More pertinently, 50+ years of hard graft has turned the garden from a heap of rubble and weeds into an absolute delight. It is a riot of colour and fragrance from spring to autumn, with wonderful roses, delphiniums, clematis, shrub salvias, cosmos, nigella, escholzia and penstemons. It looks like something off a cottage garden seed packet and you'd never dream it was the garden of a 50's built council house. It's a haven for birds and she has foxes visiting that are so used to her that the cubs will play round her feet while she has a cuppa on one of the benches. It would break her heart to leave it.

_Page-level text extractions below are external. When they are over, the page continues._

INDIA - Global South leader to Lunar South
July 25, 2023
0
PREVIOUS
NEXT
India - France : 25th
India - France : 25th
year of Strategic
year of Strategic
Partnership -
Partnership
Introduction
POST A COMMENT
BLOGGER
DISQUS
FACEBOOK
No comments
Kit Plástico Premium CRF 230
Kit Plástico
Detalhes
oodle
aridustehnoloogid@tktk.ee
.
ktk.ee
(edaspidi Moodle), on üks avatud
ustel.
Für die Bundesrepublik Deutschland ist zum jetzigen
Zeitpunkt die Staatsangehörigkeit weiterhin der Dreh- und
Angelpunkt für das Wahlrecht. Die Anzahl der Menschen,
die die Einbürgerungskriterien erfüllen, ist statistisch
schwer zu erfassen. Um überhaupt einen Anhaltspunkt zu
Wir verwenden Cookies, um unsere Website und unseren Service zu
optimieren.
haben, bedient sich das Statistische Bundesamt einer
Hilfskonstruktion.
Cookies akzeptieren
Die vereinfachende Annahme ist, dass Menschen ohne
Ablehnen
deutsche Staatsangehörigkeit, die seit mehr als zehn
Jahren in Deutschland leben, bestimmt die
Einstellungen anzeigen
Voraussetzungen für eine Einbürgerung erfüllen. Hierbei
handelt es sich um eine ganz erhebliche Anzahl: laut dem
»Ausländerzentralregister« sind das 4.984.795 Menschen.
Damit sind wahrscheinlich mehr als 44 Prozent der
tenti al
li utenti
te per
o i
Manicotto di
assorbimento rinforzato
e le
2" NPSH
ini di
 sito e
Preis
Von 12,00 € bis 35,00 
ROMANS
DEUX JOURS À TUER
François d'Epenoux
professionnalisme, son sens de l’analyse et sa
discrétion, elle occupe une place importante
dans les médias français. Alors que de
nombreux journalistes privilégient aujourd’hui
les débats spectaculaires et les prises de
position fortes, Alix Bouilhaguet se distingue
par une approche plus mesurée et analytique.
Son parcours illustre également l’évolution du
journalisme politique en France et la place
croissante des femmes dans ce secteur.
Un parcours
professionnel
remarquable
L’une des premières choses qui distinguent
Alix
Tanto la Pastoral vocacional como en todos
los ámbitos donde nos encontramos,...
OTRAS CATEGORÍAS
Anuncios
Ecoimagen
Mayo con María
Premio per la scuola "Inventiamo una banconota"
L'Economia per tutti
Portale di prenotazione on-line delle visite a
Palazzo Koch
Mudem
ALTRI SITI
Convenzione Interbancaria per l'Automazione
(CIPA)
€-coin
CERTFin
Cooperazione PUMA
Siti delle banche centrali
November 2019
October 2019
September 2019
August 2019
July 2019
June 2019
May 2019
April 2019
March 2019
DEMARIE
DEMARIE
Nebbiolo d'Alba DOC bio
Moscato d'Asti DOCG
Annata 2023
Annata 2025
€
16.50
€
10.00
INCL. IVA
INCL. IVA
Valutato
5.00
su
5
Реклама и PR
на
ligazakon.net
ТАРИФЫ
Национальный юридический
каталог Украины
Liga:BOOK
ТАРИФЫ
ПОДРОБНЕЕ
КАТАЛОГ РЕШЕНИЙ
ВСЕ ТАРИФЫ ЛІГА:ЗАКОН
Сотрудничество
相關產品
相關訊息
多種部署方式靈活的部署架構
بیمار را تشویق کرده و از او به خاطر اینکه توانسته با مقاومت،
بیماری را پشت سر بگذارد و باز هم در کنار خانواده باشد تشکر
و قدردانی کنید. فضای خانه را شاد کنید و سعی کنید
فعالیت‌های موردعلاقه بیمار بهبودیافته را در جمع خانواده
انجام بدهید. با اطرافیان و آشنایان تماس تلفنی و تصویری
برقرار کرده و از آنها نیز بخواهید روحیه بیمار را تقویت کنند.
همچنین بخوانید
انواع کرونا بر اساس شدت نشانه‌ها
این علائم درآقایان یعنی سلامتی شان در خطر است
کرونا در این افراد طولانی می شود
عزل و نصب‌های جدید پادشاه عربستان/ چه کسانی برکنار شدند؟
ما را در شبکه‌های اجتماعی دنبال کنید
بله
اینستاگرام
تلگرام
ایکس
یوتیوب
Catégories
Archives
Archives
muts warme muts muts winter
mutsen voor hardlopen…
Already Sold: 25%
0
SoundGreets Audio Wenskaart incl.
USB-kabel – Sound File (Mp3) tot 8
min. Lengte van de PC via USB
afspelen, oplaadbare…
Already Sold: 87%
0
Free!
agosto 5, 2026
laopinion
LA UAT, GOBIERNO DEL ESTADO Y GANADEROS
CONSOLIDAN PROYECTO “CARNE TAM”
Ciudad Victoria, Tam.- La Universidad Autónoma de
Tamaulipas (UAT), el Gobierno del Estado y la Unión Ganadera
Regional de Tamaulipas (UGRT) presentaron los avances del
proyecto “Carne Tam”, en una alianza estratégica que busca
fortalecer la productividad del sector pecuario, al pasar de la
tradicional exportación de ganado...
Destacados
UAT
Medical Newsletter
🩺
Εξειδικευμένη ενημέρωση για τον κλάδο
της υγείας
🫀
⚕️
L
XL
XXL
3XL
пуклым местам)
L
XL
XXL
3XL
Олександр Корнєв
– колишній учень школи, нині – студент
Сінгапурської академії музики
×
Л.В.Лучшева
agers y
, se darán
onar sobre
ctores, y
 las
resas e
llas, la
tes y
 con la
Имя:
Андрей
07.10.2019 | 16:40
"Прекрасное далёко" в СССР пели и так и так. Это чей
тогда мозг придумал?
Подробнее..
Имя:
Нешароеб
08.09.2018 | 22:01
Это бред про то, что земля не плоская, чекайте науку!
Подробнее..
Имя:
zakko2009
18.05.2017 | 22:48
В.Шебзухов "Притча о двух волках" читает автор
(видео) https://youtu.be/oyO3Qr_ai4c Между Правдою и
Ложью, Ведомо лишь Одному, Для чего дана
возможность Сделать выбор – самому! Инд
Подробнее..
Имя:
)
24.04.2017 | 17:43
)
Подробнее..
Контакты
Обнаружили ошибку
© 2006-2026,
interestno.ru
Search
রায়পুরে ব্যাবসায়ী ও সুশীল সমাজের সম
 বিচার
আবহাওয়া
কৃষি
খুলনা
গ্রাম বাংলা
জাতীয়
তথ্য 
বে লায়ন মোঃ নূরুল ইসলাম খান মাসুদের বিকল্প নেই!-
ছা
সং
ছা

We've already agreed that if the rules changed so that she had to leave, 3 of us would remortgage our homes so that she could buy it and stay there as long as she likes.

And the rent that they've paid over the years would have paid for that house several times over.

Firesuit · 12/10/2017 18:29

Should the solution be that there is enough social housing for everyone in need?

If people require subsidy, they should broadly given the amount they need via housing benefit/LHA. That amount is unlikely to pay for people to live in a housing that exceeds their basic needs.

Who their landlord is should be irrelevant. If charities (housing associations) and local councils want to be landlords, I suppose they can, but they should let their properties at proper market rents, with no criteria as to who can be a tenant other than the kind that any private landlord would take into account.

(Actually, I would ban local authorities from being landlords, or at least specify that no authority can both be a landlord and be in control of planning, as there is a conflict of interest. And I would allow and encourage big companies to become landlords. For example, insurance companies should probably be allowed to invest in residential property provided they are ideal landlords providing long lets.)